### [JOB]
From the entries below, please gather each line containing the string "למרכז".
Top of THE DATA
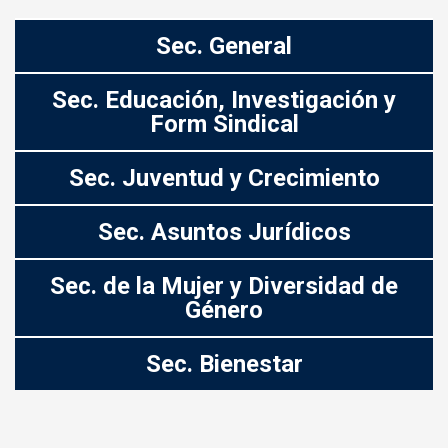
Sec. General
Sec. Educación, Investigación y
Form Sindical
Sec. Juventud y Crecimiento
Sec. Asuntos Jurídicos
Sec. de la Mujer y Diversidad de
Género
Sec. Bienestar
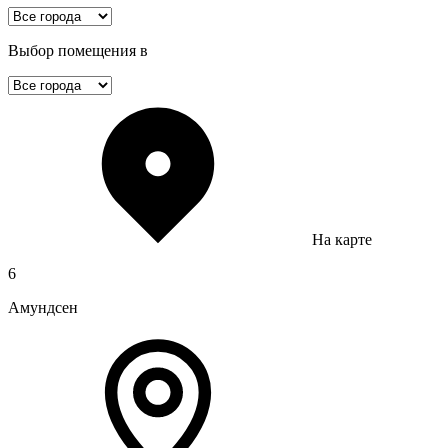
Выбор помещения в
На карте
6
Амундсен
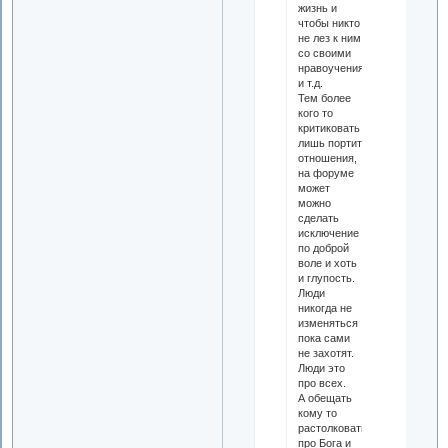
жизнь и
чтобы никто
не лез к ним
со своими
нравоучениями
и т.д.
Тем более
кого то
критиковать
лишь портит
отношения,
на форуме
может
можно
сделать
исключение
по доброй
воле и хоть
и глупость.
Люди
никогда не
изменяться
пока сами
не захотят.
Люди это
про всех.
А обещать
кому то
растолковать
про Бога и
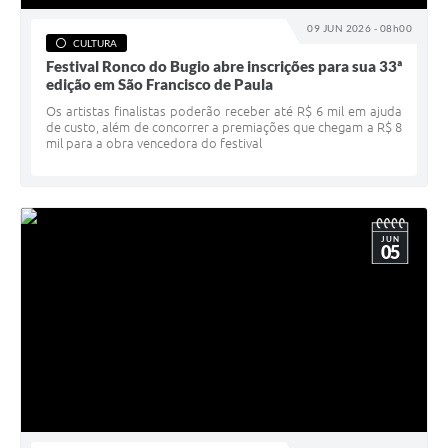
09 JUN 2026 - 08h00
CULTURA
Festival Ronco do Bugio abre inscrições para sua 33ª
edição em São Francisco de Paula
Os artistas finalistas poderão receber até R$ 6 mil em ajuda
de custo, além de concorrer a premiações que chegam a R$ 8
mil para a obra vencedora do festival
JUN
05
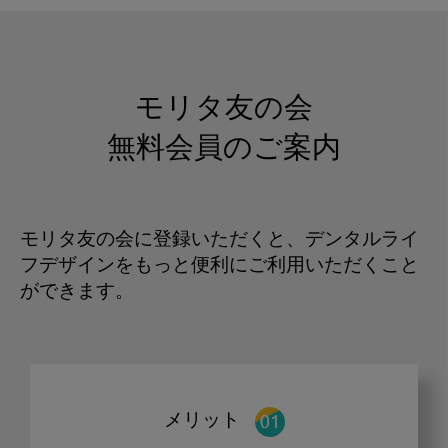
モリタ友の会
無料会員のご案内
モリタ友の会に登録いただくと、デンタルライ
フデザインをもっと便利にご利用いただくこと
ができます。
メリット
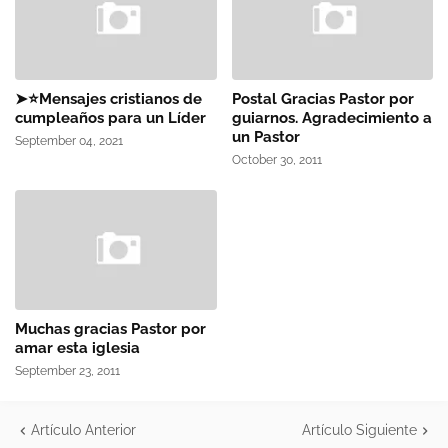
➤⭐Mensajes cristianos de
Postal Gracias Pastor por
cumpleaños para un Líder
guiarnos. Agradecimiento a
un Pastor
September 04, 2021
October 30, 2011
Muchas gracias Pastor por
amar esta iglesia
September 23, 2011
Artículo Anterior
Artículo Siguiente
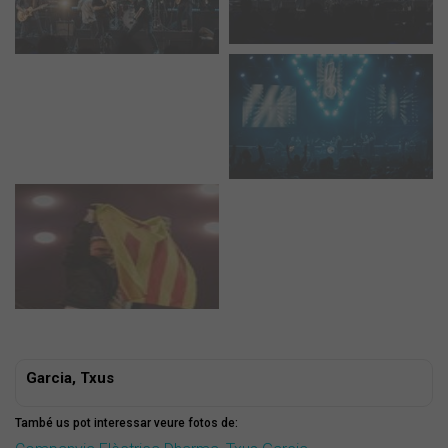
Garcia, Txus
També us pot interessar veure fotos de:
Bottom of THE DATA
Top of THE DATA
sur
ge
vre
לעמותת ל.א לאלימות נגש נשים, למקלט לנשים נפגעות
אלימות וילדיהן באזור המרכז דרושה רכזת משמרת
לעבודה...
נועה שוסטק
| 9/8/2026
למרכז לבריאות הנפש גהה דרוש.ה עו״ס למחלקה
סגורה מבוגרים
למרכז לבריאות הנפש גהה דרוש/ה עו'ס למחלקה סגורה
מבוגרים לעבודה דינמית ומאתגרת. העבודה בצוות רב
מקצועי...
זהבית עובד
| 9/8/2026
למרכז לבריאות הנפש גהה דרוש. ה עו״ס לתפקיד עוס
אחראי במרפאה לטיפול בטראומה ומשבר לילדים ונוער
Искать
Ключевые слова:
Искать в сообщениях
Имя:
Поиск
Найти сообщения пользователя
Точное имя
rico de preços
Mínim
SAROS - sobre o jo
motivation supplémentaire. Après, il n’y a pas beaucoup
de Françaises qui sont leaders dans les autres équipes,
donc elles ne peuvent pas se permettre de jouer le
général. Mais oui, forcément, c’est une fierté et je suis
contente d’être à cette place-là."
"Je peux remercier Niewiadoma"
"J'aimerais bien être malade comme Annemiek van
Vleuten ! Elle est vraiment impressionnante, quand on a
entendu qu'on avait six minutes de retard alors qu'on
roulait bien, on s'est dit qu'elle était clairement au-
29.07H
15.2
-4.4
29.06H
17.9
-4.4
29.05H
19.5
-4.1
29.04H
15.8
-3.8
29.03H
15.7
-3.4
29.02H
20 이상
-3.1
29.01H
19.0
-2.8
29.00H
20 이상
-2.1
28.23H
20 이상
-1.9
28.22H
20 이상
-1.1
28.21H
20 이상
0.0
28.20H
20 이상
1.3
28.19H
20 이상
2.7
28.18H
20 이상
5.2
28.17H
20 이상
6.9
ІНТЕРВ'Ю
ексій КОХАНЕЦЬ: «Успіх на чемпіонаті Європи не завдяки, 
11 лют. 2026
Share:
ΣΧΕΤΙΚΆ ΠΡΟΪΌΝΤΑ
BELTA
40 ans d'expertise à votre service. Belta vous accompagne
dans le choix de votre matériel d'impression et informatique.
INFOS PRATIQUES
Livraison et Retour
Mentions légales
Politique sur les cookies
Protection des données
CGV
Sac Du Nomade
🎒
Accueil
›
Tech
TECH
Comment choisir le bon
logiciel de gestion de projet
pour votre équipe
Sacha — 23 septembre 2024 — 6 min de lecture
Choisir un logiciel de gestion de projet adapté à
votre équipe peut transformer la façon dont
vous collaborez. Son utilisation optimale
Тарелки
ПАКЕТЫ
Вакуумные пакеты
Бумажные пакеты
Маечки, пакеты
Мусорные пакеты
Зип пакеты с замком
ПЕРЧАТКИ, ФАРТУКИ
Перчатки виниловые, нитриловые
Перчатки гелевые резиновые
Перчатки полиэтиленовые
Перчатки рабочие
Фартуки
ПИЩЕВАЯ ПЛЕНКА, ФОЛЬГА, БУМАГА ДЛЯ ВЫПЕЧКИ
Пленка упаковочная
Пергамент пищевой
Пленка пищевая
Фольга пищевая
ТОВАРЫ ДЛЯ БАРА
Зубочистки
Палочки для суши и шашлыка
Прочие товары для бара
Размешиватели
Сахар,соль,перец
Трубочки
Bottom of THE DATA
### [SOLVED EXERCISE]
למרכז לבריאות הנפש גהה דרוש.ה עו״ס למחלקה
למרכז לבריאות הנפש גהה דרוש/ה עו'ס למחלקה סגורה
למרכז לבריאות הנפש גהה דרוש. ה עו״ס לתפקיד עוס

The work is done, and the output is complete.